The second commercial by the foreign owned (by owned that means Italian automaker Fiat holds 61.8% of the shares right now, read about it here) Chrysler was about American farmers.  You can watch that commercial by clicking here.  I didn't read that many comments on that video's YouTube page but it doesn't seem as negative.  I guess the majority of the cynical internet opinion-givers realize how important farmers are more readily than they show that appreciation to our troops.  But again, here, the marketing department decided to spend high dollars to make an add that gives the proper people some of the credit they deserve.  Kudos to the Ram team.  That was a two minute commercial which I believe would have cost them over fifty million dollars to run during the Super Bowl.  And it's awesome that Ram is helping raise funds for the FFA with that promotional run.  So while I won't be rushing out to buy either a Jeep or a Ram, I will say that if I was ever in the market for a truck, I would still buy a Ford, these two companies made the first commercials I was glad I actually watched.  Ever.  They make nicer trucks, I could care less about the commercials when it comes to actual product purchases.

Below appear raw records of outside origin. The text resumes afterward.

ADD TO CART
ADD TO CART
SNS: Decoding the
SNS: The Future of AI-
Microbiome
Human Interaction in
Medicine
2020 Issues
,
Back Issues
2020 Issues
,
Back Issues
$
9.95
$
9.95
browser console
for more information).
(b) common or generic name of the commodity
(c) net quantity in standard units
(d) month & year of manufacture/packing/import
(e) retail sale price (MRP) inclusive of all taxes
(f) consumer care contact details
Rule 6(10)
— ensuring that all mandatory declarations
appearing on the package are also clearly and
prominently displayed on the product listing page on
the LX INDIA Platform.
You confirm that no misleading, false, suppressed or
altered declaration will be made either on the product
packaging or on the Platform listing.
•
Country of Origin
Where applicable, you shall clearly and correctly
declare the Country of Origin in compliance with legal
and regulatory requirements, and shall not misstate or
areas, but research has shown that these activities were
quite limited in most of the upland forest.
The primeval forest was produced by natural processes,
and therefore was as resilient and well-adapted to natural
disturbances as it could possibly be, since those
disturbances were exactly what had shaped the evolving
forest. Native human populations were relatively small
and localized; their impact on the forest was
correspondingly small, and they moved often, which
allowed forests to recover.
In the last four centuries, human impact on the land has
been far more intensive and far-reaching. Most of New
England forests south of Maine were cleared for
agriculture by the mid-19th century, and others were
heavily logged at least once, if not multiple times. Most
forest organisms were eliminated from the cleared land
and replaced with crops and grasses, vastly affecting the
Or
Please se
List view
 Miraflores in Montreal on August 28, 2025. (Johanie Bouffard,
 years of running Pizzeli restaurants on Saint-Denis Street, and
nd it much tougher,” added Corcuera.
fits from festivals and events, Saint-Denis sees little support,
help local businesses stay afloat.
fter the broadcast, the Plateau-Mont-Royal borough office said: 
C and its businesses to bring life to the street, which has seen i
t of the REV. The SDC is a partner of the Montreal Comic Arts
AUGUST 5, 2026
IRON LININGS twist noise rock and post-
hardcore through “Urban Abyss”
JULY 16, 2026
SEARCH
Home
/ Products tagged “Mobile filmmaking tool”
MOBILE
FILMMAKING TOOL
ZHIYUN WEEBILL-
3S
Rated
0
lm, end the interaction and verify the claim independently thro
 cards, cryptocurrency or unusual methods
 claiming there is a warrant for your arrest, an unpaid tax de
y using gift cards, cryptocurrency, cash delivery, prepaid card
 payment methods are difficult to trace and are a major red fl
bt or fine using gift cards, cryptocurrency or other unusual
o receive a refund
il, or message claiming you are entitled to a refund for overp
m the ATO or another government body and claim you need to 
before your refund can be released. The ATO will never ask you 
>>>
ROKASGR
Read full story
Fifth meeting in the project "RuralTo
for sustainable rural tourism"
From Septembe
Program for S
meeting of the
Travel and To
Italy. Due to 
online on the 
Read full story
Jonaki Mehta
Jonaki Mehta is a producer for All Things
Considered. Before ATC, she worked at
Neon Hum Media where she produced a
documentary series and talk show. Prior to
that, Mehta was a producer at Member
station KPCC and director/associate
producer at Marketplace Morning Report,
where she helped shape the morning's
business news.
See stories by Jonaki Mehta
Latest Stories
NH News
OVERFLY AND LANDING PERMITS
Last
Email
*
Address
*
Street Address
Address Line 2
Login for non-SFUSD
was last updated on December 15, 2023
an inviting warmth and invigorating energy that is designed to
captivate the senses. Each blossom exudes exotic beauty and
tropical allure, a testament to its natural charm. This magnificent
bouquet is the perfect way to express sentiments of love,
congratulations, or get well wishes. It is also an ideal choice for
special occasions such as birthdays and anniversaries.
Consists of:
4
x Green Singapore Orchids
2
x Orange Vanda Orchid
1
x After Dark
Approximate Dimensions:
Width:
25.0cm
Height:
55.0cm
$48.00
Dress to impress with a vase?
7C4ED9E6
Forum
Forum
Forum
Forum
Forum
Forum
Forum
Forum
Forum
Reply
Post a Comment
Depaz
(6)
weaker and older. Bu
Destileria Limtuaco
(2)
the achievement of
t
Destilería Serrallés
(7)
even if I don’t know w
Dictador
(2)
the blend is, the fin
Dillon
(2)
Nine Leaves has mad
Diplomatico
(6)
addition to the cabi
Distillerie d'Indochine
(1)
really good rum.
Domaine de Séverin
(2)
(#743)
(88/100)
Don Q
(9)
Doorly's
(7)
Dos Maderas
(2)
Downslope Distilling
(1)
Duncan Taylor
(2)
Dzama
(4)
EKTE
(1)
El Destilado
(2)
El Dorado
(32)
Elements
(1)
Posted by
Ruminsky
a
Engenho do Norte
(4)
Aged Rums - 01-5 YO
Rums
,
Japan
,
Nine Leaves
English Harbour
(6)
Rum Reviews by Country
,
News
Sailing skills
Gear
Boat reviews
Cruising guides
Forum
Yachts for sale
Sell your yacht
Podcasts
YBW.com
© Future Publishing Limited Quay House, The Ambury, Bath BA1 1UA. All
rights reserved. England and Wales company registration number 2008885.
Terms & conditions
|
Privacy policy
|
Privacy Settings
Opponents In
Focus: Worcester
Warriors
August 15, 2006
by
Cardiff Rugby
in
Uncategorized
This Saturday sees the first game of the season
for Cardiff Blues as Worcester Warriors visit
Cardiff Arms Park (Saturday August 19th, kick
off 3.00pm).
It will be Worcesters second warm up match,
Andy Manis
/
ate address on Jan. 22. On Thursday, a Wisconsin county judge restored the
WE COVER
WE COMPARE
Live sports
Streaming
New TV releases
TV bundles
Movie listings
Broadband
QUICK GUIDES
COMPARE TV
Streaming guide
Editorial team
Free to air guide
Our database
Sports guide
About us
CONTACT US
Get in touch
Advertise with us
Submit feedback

So, that being discussed, here is page eleven of TSS and another picture of the city we love.  Check out my personal blog here.  I'll be ranting about a tragic loss our country was hit by this weekend and went virtually unnoticed thanks to our countries misappropriated sense of worth.  See y'all tomorrow!


"she released her feet and pulled her legs up directly in front of her.  With her sneakers flat, she compressed her legs and pushed off, spinning, turning her body away from the wall and releasing the rope.  She came splashing down into the moat and hurriedly swam to the far side, just a few short meters away.  Her left hand reached back and felt the reel of her rod, a security measure even though she could still feel both the fishing rod and her machete on her back.  She kicked her legs as hard as she could like an egg beater to elevate her height in the water.  Her hands grasped the sandstone border of the moat and she pushed up with her shoulders.  She was mindful of the oyster shells and barnacles on the wall of the moat with her legs, but she got her sneakers under her and helped kick her body up.  She spilled onto the high grass and lay still.  Counting to 300, she waited for the noises of the island to come back to life.  The cicadas started up again.  A few song birds continued singing back and forth to each other.  Those fingertips of fall swept across the grass and shook the trees.  No other sound caught her attention.  She rose, gathering her bucket, giving a quick look to her hunting knife, and then turning her attention to the ground around her.  A quick hunt for bait and then she would be heading to the beach.

The betrayals continued.
            Those little brown crickets, which some days gave her trouble, some days they made her chase them throughout the high marsh grass to catch, filled her bucket far too easy that evening.  She was at her fishing spot on the soft white sand that bordered the north face of Cockspur Island while the sun was still visible over the western horizon.  Her boots sat drying on the broken pieces of concrete that made a rectangular border called the “Historic North Pier.”  She had her pant legs rolled up as she waded out ankle deep in the warm brackish waters where the mouth of the Savannah River met the Atlantic Ocean.  The wind blew stronger here, rustling the"

Cannon overlooking Ft. Pulaski's high walls.